Rationale: Delta-opioid agonists produce a number of behavioral effects, including convulsions, antinociception, locomotor stimulation, and antidepressant-like effects. The development of these compounds as treatments for depression is limited by their convulsive effects. Therefore, determining how to separate the convulsive and antidepressant-like characteristics of these compounds is essential for their potential clinical use.

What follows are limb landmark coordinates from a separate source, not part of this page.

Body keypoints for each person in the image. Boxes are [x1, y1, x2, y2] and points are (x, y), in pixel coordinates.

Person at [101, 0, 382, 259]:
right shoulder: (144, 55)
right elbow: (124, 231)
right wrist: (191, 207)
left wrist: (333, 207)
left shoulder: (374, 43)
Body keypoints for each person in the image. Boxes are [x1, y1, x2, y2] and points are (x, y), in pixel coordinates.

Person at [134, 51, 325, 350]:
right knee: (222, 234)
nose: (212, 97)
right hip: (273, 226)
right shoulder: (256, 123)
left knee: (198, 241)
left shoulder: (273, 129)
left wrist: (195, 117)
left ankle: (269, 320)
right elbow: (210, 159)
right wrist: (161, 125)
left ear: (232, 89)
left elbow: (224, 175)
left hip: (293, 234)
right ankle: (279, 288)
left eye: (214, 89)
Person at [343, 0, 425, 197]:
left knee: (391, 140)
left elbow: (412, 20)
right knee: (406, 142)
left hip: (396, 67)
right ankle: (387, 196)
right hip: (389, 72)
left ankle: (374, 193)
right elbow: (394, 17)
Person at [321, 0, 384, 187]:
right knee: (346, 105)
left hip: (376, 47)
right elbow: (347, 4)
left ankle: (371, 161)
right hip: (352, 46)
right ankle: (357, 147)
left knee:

Objective: The present study tests the hypothesis that the rate of delta-opioid agonist administration greatly contributes to the convulsive properties, but not the antidepressant-like effects, of delta-opioid agonists.
Materials and methods: The delta-opioid agonist SNC80 (1, 3.2, and 10 mg kg-1 or vehicle) was administered to Sprague-Dawley rats by intravenous infusion over different durations of time (20 s, 20, or 60 min). Convulsions were measured by observation prior to determining antidepressant-like effects in the forced swim test.
Results: Slowing the rate of SNC80 administration minimized delta agonist-induced convulsions without altering the effects of SNC80 in the forced swim test.
Conclusions: These data suggest that delta agonist-induced antidepressant properties are independent of convulsive effects, and that it may be possible to eliminate the convulsions produced by delta agonists, further promoting their potential clinical utility.